* PROBLEM STATEMENT *
Below are entries. Copy exactly the lines running from the line that holds "Tielemans laat zien" to the line that holds "nou écht een aanspreekcultuur", with both ends included.

* INPUT MATERIAL *
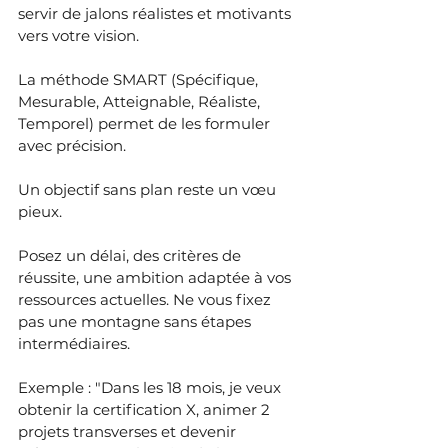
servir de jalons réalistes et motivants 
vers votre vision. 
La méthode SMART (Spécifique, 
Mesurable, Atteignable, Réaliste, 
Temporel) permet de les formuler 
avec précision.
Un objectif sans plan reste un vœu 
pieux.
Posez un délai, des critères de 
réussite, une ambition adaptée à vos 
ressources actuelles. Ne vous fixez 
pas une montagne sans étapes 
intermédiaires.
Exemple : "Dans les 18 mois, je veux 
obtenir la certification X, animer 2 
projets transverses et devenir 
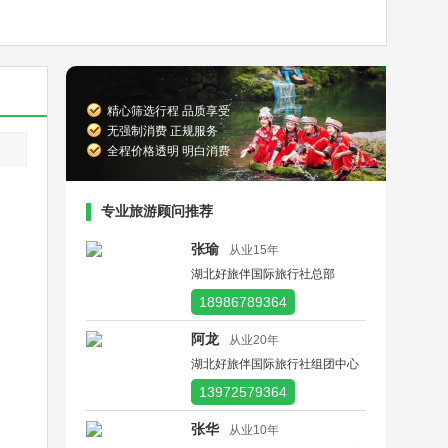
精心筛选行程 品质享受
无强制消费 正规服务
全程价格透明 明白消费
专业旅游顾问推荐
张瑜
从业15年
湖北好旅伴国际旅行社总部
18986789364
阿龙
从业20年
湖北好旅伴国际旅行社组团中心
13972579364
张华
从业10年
* * *
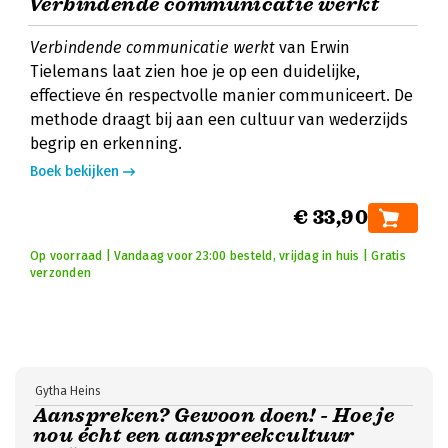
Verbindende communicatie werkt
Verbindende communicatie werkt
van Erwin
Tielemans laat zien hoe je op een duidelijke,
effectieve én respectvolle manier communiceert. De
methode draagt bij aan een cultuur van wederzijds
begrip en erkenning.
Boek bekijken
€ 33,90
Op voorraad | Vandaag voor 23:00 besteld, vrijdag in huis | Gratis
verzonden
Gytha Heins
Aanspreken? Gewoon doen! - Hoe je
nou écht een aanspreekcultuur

* TASK SOLUTION *
Tielemans laat zien hoe je op een duidelijke,
effectieve én respectvolle manier communiceert. De
methode draagt bij aan een cultuur van wederzijds
begrip en erkenning.
Boek bekijken
€ 33,90
Op voorraad | Vandaag voor 23:00 besteld, vrijdag in huis | Gratis
verzonden
Gytha Heins
Aanspreken? Gewoon doen! - Hoe je
nou écht een aanspreekcultuur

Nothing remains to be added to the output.